Protests grow - but will they be enough?
After one of the most shameful elections of modern times, and almost within earshot of the screams of his tortured and murdered victims, Robert Mugabe will today be sworn in for another term as the President of Zimbabwe.
While his goon squads continue to hunt down and terrorise anyone they think might be a Movement for Democratic Change (MDC) sympathiser, Mugabe will immediately fly to the Egyptian resort of Sharm el Sheikh, for an African Union summit, where he will hope to be greeted as Zimbabwe's rightful leader.
He may meet with some disapproval, but probably not enough. Kenya, Botswana, Tanzania, Zambia and Nigeria have all condemned his programme of violence, and Tanzania and Botswana have even spoken of sending in troops. But other states in the 53-member union are unlikely to agree.
Meanwhile at home the Zanu-PF miltia's programme of organised terror has reportedly delivered Mugabe a landslide vote in the so-called Presidential run-off. But this has not satisfied their bosses, and the persecution will continue today with the launch of Operation Red Finger - a plan to track down those who refused to vote, and therefore are not marked with red dye on their hands.

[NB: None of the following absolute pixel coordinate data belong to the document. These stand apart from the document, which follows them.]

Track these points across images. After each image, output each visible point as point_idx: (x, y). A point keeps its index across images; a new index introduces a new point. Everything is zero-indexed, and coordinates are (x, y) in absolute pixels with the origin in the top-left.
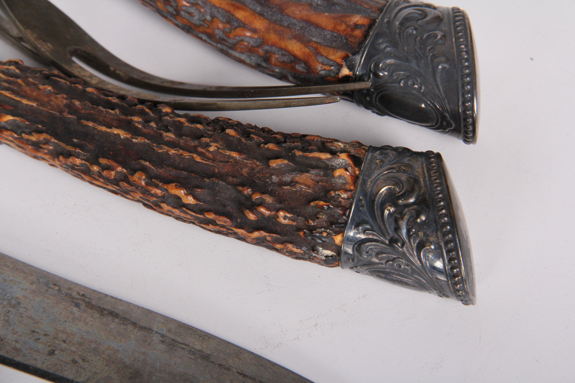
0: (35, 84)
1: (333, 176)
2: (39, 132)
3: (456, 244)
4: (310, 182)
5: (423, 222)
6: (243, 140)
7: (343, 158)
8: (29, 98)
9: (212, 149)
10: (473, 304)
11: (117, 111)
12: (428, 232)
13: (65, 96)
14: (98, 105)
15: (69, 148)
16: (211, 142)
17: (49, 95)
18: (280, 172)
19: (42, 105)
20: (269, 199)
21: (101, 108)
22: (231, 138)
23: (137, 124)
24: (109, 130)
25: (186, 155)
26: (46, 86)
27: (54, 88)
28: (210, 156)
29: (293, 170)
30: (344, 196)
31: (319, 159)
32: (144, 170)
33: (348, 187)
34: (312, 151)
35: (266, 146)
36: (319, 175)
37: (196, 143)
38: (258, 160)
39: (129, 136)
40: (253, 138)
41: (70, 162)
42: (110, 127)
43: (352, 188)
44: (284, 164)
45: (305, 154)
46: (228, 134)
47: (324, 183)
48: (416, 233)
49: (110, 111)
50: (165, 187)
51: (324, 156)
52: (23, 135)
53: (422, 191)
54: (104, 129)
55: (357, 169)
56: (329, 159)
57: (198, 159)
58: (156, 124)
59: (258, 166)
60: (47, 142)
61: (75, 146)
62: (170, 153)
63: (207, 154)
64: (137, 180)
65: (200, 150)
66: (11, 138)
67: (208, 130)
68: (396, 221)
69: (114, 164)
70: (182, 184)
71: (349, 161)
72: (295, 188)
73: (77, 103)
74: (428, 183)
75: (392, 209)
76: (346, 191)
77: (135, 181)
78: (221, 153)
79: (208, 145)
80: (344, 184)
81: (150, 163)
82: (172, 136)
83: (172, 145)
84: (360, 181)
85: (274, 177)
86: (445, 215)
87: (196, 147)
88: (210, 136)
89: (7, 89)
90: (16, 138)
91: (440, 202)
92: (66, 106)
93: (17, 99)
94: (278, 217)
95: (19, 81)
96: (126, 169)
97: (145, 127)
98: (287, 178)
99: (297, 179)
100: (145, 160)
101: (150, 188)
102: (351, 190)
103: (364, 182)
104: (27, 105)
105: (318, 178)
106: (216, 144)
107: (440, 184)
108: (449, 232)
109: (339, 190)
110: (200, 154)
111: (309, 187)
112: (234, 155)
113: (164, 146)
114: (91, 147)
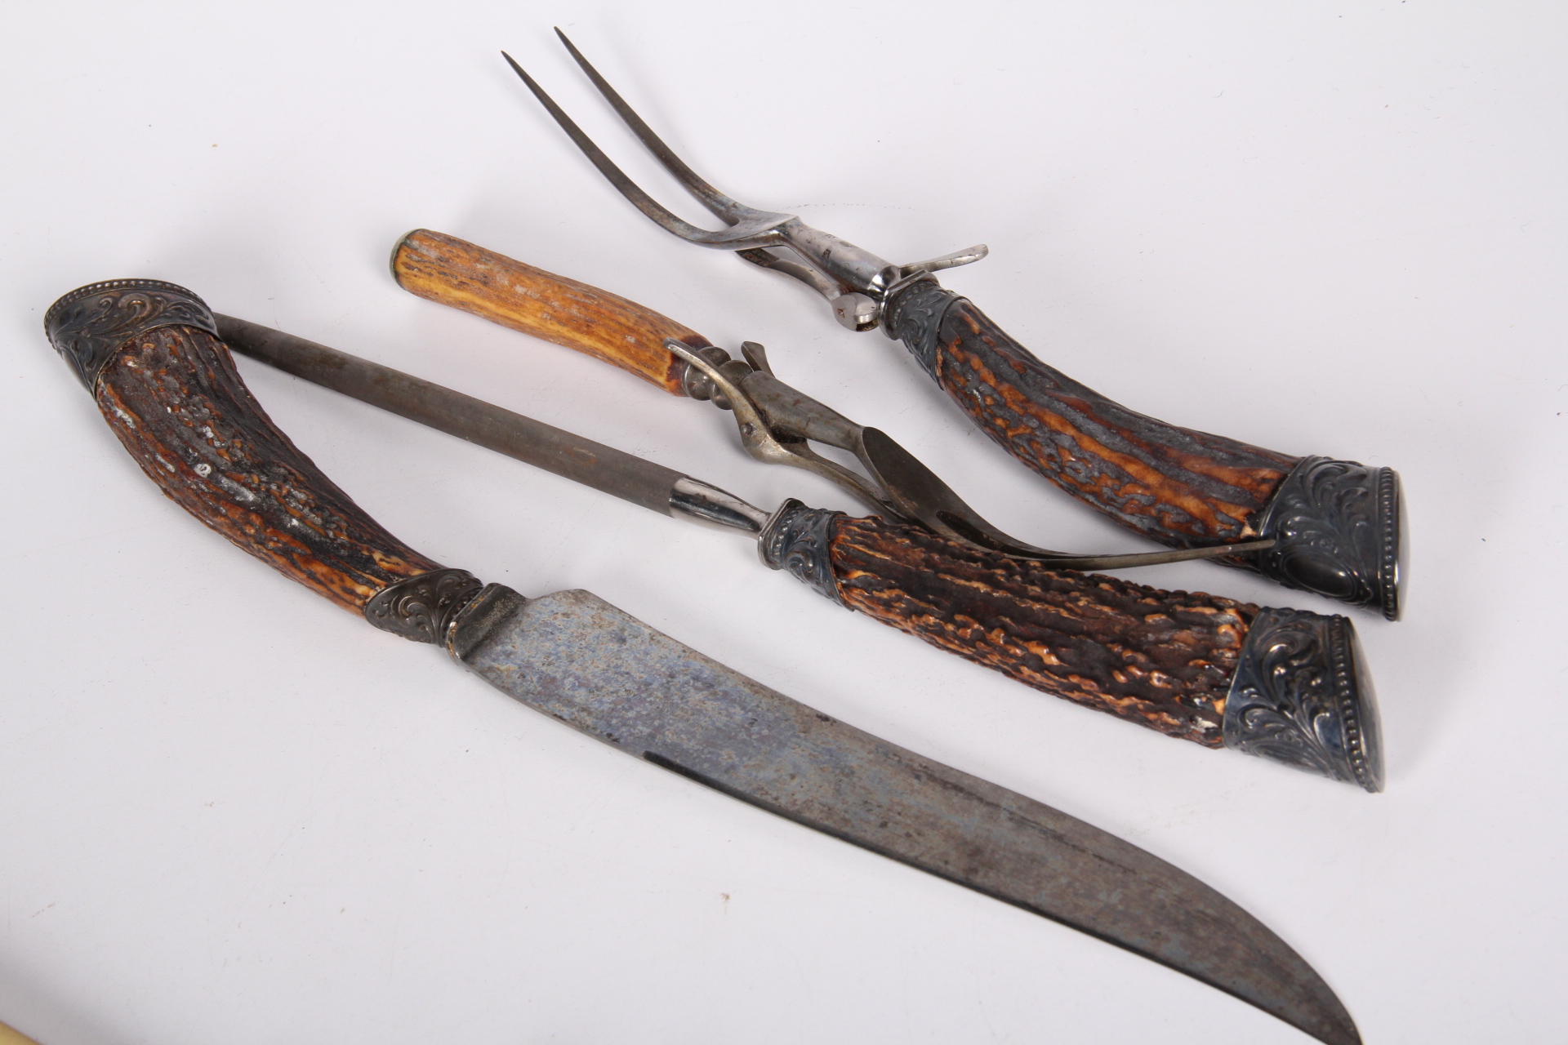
0: (891, 538)
1: (1217, 634)
2: (891, 587)
3: (1355, 711)
4: (1191, 641)
5: (1318, 685)
6: (1118, 595)
7: (1231, 615)
8: (883, 552)
9: (1081, 604)
10: (1379, 791)
11: (980, 564)
12: (1323, 697)
13: (924, 550)
14: (959, 558)
15: (923, 605)
16: (1081, 596)
17: (906, 549)
18: (1156, 628)
19: (898, 560)
20: (1141, 658)
21: (962, 562)
22: (1105, 593)
23: (999, 577)
24: (967, 584)
25: (1052, 610)
26: (903, 539)
27: (912, 541)
28: (1079, 611)
29: (1172, 628)
30: (1229, 655)
31: (1203, 615)
32: (1004, 627)
33: (1234, 645)
34: (1195, 606)
35: (1144, 601)
36: (1202, 633)
37: (1065, 597)
38: (1133, 615)
39: (989, 590)
40: (1129, 593)
41: (924, 622)
42: (969, 579)
43: (1238, 646)
44: (1162, 620)
45: (1187, 609)
46: (1101, 589)
47: (1207, 642)
48: (1309, 699)
49: (972, 564)
50: (1026, 645)
51: (1208, 611)
52: (874, 592)
53: (1320, 651)
54: (962, 582)
55: (1246, 626)
56: (1214, 615)
57: (1065, 614)
58: (1022, 577)
59: (1132, 622)
60: (899, 599)
61: (929, 602)
62: (1034, 608)
63: (1076, 610)
64: (995, 638)
65: (1069, 605)
66: (861, 598)
67: (1080, 585)
68: (1287, 684)
69: (970, 620)
70: (1043, 641)
71: (1238, 618)
72: (1173, 645)
73: (936, 557)
74: (1328, 643)
75: (1283, 671)
76: (1231, 649)
77: (992, 639)
78: (1091, 608)
79: (1078, 600)
80: (1230, 642)
81: (1012, 618)
82: (1038, 589)
83: (1036, 599)
84: (1248, 639)
85: (1150, 635)
86: (1345, 678)
87: (1063, 602)
88: (1080, 590)
89: (861, 543)
90: (866, 598)
91: (1340, 663)
92: (924, 560)
93: (871, 553)
94: (1151, 679)
95: (875, 534)
96: (984, 627)
97: (1008, 581)
98: (1165, 636)
99: (1176, 637)
100: (1006, 616)
101: (1009, 647)
102: (1236, 649)
103: (1253, 641)
104: (881, 559)
105: (1200, 636)
106: (1087, 598)
107: (1342, 645)
108: (1348, 697)
109: (1222, 648)
110: (1070, 610)
111: (1188, 645)
112: (1106, 609)
113: (1028, 600)
114: (947, 604)
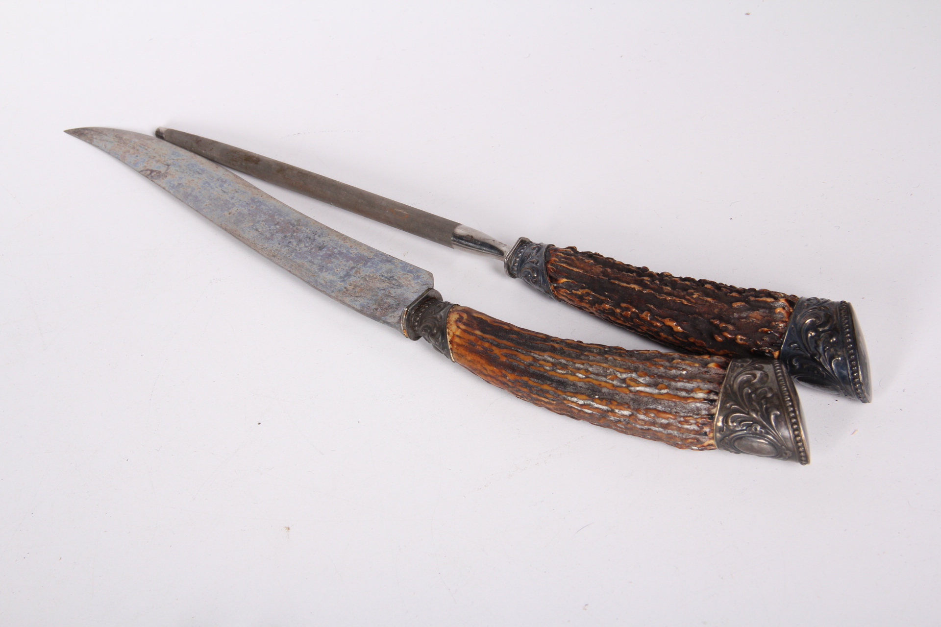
0: (582, 260)
1: (775, 313)
2: (583, 288)
3: (856, 357)
4: (759, 317)
5: (834, 342)
6: (716, 291)
7: (782, 302)
8: (578, 268)
9: (695, 296)
10: (869, 402)
11: (635, 274)
12: (837, 349)
13: (602, 266)
14: (622, 271)
15: (602, 298)
16: (695, 292)
17: (591, 265)
18: (739, 310)
19: (586, 272)
20: (731, 327)
21: (624, 273)
22: (709, 290)
23: (646, 282)
24: (628, 286)
25: (678, 300)
26: (590, 260)
27: (594, 261)
28: (694, 301)
29: (749, 310)
30: (782, 325)
31: (766, 302)
32: (650, 310)
33: (784, 319)
34: (761, 297)
35: (731, 294)
36: (766, 313)
37: (685, 293)
38: (725, 303)
39: (641, 289)
40: (723, 290)
41: (602, 308)
42: (628, 283)
43: (787, 320)
44: (742, 305)
45: (757, 299)
46: (706, 288)
47: (769, 318)
48: (829, 349)
49: (630, 274)
50: (663, 320)
51: (769, 300)
52: (573, 291)
53: (835, 322)
54: (625, 285)
55: (791, 308)
56: (772, 302)
57: (685, 302)
58: (659, 282)
59: (724, 307)
60: (588, 294)
61: (606, 296)
62: (667, 299)
63: (692, 300)
64: (645, 316)
65: (688, 297)
66: (565, 294)
67: (694, 286)
68: (816, 342)
69: (630, 307)
70: (673, 319)
71: (787, 304)
72: (749, 320)
73: (609, 270)
74: (839, 317)
75: (813, 334)
76: (783, 322)
77: (643, 318)
78: (701, 299)
79: (692, 294)
80: (782, 318)
81: (654, 306)
82: (669, 288)
83: (669, 294)
84: (792, 316)
85: (735, 314)
86: (849, 338)
87: (684, 295)
88: (694, 289)
89: (565, 263)
90: (568, 294)
91: (847, 329)
92: (602, 272)
93: (571, 268)
94: (736, 339)
95: (573, 257)
96: (638, 310)
97: (652, 284)
98: (744, 315)
99: (751, 315)
100: (651, 304)
101: (653, 322)
102: (786, 322)
103: (796, 316)
104: (577, 271)
105: (765, 315)
106: (698, 293)
107: (847, 319)
108: (851, 349)
109: (778, 321)
110: (688, 300)
111: (758, 320)
112: (709, 299)
113: (663, 295)
114: (616, 297)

On the diplomatic front, the dream of real negotations, of perhaps a government of national unity, remains just that - a dream. Despite statements by both Nelson Mandela and Archbishop Tutu, South African president Thabo Mbeki, who is believed to be the only man who could bring the regime down, continues to refuse to utter a single word critical of Mugabe.
Any hopes in that direction now lie with the new ANC president Jacob Zuma, who is known to be sympathetic towards the MDC leader and fellow trade unionist Morgan Tsvangirai. Zuma is likely to become President of South Africa next April. It's going to be a long wait.